ここでは、実際に助成金を活用して成果を上げた企業の事例を紹介します。

女性の育休復帰率が向上した中小企業

製造業A社(従業員150名)は、女性社員の育休後の復帰率が50%程度と低く、人材流出が課題となっていました。そこで「両立支援等助成金(育児休業等支援コース)」を活用し、復帰支援制度を整備しました。

育休前の上司との面談を必須とし、復帰後の働き方を事前に相談できる体制を構築しました。さらに、育休中は月1回の情報提供で職場とのつながりを維持し、復帰後は時短勤務や在宅勤務の柔軟な働き方に対応しました。

その結果、復帰率は85%まで向上し、助成金として47.5万円を受給しました。人材の定着率が改善され、採用コストの削減や職場全体のモチベーション向上にもつながりました。

管理職登用と両立支援に成功した中小企業

サービス業D社(従業員80名)は、女性従業員の定着率向上と管理職登用の促進を目指し、「働き方改革推進支援助成金」を活用しました。

この助成金は、時差出勤やテレワーク、短時間勤務制度など、柔軟な働き方の導入にかかる費用の一部を補助する制度です。

D社では、育児や介護と仕事の両立がしやすい環境を整えるため、時差出勤制度とテレワーク制度を導入し、制度設計やシステム導入、社員向けの研修費用に助成金を活用しました。

また、柔軟な働き方を利用する社員にもマネジメント職への登用機会を積極的に提供し、評価制度も見直して成果や貢献を重視する基準へ移行したことで、時短勤務や在宅勤務でも公正な評価を受けられるようにしました。
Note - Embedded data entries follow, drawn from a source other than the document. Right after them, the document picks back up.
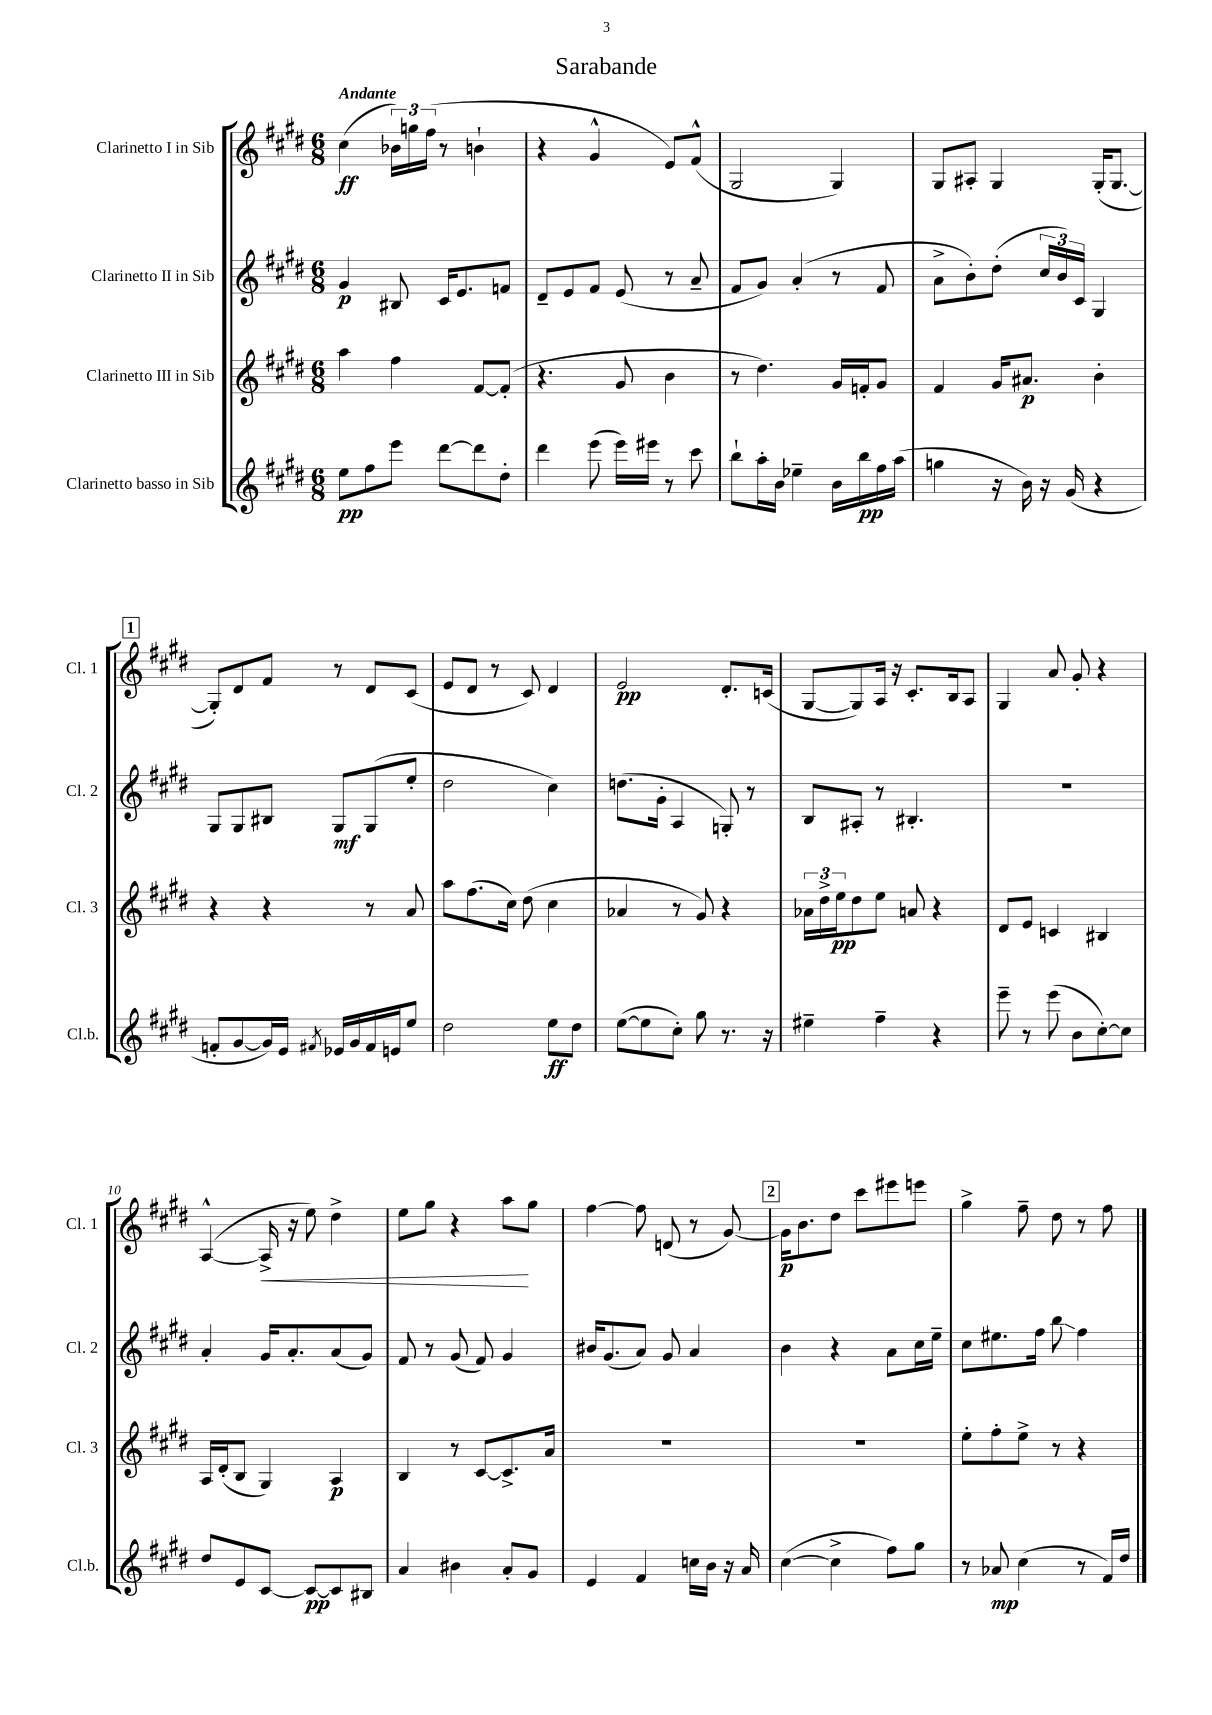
\header { title = "Sarabande" }
<<
\new StaffGroup <<
\new Staff = "s0" \with { instrumentName = "Clarinetto I in Sib" shortInstrumentName = "Cl. 1" } {
    \clef treble \key e \major \numericTimeSignature \time 6/8 \tempo "Andante"
    cis''4\ff( \tuplet 3/2 { bes'16) g''16 fis''16( } r8 b'4-! |
    r4 gis'4-^ e'8) fis'8-^( |
    gis2 gis4) |
    gis8 ais8-. gis4 gis16-.( gis8.~ |
    \mark \markup { \box "1" } gis8-.) dis'8 fis'8 r8 dis'8 cis'8( |
    e'8 dis'8 r8 cis'8) dis'4 |
    e'2\pp dis'8.-. c'16( |
    gis8~ gis8) a16 r16 cis'8.-. b16 a8 |
    gis4 a'8 gis'8-. r4 |
    a4~-^( a16->\< r16 e''8) dis''4-> |
    e''8 gis''8 r4 a''8\! gis''8 |
    fis''4~ fis''8 d'8( r8 gis'8~) |
    \mark \markup { \box "2" } gis'16\p b'8. dis''8 cis'''8 eis'''8 e'''8 |
    gis''4-> fis''8-- dis''8 r8 fis''8 \bar "|." |
}
\new Staff = "s1" \with { instrumentName = "Clarinetto II in Sib" shortInstrumentName = "Cl. 2" } {
    \clef treble \key e \major \numericTimeSignature \time 6/8
    gis'4\p bis8 cis'16 e'8. f'8 |
    dis'8-- e'8 fis'8 e'8( r8 a'8-- |
    fis'8 gis'8) a'4-.( r8 fis'8 |
    a'8-> b'8-.) dis''8-.( \tuplet 3/2 { cis''16 b'16) cis'16 } gis4 |
    \mark \markup { \box "1" } gis8 gis8 bis8 gis8\mf gis8( e''8-. |
    dis''2 cis''4) |
    d''8.( gis'16-. a4 g8-.) r8 |
    b8 ais8-. r8 bis4.-. |
    R2. |
    a'4-. gis'16 a'8.-. a'8( gis'8) |
    fis'8 r8 gis'8( fis'8) gis'4 |
    bis'16 gis'8.( a'8) gis'8 a'4 |
    \mark \markup { \box "2" } b'4 r4 a'8 cis''16 e''16-- |
    cis''8 eis''8. fis''16 b''8\glissando fis''4 \bar "|." |
}
\new Staff = "s2" \with { instrumentName = "Clarinetto III in Sib" shortInstrumentName = "Cl. 3" } {
    \clef treble \key e \major \numericTimeSignature \time 6/8
    a''4 fis''4 fis'8~ fis'8-.( |
    r4. gis'8 b'4 |
    r8 dis''4.) gis'16 f'16-. gis'8 |
    fis'4 gis'16 ais'8.\p b'4-. |
    \mark \markup { \box "1" } r4 r4 r8 a'8 |
    a''8 fis''8.( cis''16) dis''8( cis''4 |
    aes'4 r8 gis'8) r4 |
    \tuplet 3/2 { aes'16 dis''16-> e''16\pp } dis''8 e''8 a'8 r4 |
    dis'8 e'8 c'4 bis4 |
    a16 dis'16-.( b8 gis4) a4\p |
    b4 r8 cis'8~ cis'8.-> a'16 |
    R2. |
    \mark \markup { \box "2" } R2. |
    e''8-. fis''8-. e''8-> r8 r4 \bar "|." |
}
\new Staff = "s3" \with { instrumentName = "Clarinetto basso in Sib" shortInstrumentName = "Cl.b." } {
    \clef treble \key e \major \numericTimeSignature \time 6/8
    e''8\pp fis''8 e'''8 dis'''8~ dis'''8 dis''8-. |
    dis'''4 e'''8( e'''16) eis'''16 r8 cis'''8 |
    b''8-! a''16-. b'16 ees''4-- b'16 b''16\pp fis''16 a''16( |
    g''4 r16 b'16) r16 gis'16( r4 |
    \mark \markup { \box "1" } f'8-. gis'8~ gis'16) e'16 \acciaccatura { fis'8 } ees'16 gis'16 fis'16 e'16 e''8 |
    dis''2 e''8\ff dis''8 |
    e''8~( e''8 cis''8-.) gis''8 r8. r16 |
    eis''4-- fis''4-- r4 |
    e'''8-- r8 e'''8( b'8 cis''8~-.) cis''8 |
    dis''8 e'8 cis'8~ cis'8~\pp cis'8 bis8 |
    a'4 bis'4 a'8-. gis'8 |
    e'4 fis'4 c''16 b'16 r16 a'16 |
    \mark \markup { \box "2" } cis''4~( cis''4-> fis''8) gis''8 |
    r8 aes'8\mp cis''4( r8 fis'16) dis''16 \bar "|." |
}
>>
>>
これらの取り組みにより、女性の離職率が大幅に減少し定着率が向上、さらに女性社員の管理職登用も進みました。助成金の活用によって初期投資を抑えつつ、職場改革と女性活躍推進を実現した好事例です。

▼参考:公益財団法人 東京しごと財団公式サイト

まとめ

女性の活躍を支援する助成金制度が各地で拡充されており、中小企業でも取り組みやすい内容となっています。職場環境の整備や柔軟な働き方の導入に対し、費用の一部を支援してくれるこれらの制度は、人材の定着や組織づくりにも大きな効果を発揮しています。

助成金の詳細な要件や必要書類、申請受付期間は制度や自治体によって異なるため、活用を検討する際は必ず最新情報を確認することが重要です。申請の準備には時間がかかる場合もありますが、公的な相談窓口や専門家のサポートも充実しているため、無理なく進めていきましょう。